━━ DATASET EXTRACT

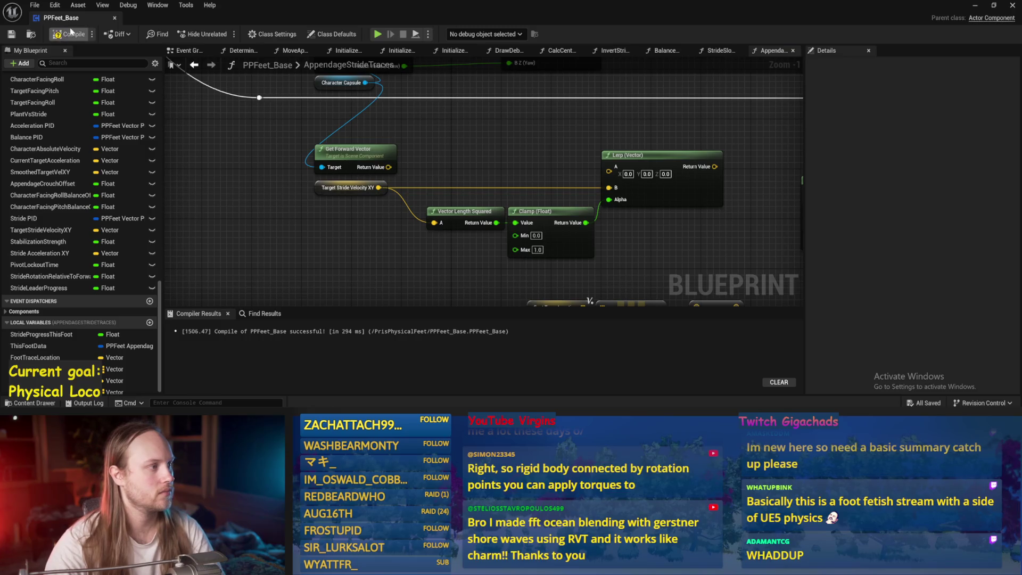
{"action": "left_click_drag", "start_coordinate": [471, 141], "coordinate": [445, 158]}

━━━━
━━ DATASET EXTRACT

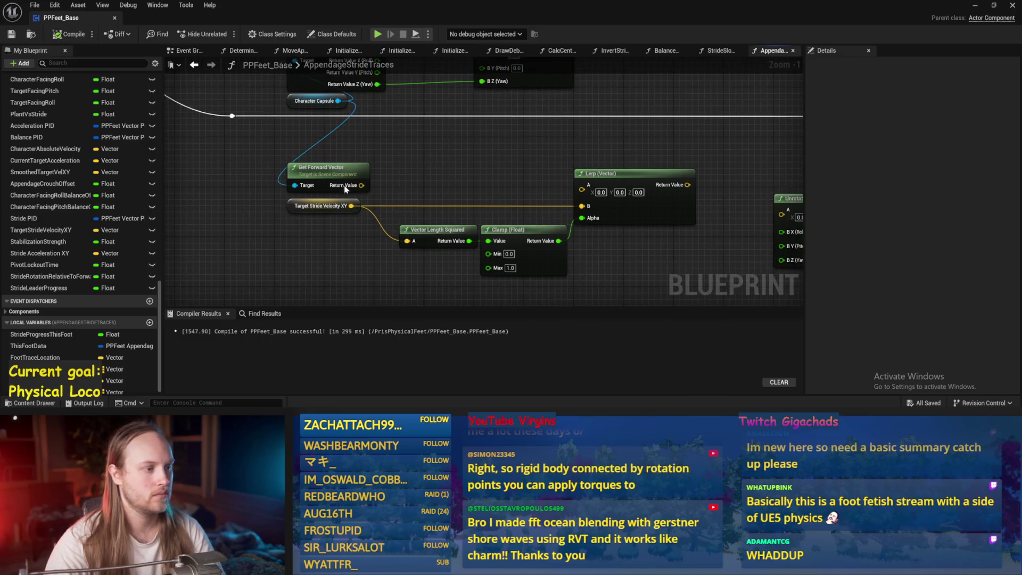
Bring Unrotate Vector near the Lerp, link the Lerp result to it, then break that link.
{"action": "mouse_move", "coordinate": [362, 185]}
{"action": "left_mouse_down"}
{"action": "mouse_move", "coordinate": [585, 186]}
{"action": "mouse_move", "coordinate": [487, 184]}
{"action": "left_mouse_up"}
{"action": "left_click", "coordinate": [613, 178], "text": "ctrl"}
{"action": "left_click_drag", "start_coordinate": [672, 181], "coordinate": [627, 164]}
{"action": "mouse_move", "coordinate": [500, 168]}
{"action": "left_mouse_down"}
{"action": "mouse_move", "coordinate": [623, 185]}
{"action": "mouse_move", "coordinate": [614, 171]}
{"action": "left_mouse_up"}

━━━━

● WORK INSTRUCTIONS
Would you please filter the lines above and copy every one that includes "coordinate"?

● EXPECTED OUTPUT
{"action": "left_click_drag", "start_coordinate": [471, 141], "coordinate": [445, 158]}
{"action": "mouse_move", "coordinate": [362, 185]}
{"action": "mouse_move", "coordinate": [585, 186]}
{"action": "mouse_move", "coordinate": [487, 184]}
{"action": "left_click", "coordinate": [613, 178], "text": "ctrl"}
{"action": "left_click_drag", "start_coordinate": [672, 181], "coordinate": [627, 164]}
{"action": "mouse_move", "coordinate": [500, 168]}
{"action": "mouse_move", "coordinate": [623, 185]}
{"action": "mouse_move", "coordinate": [614, 171]}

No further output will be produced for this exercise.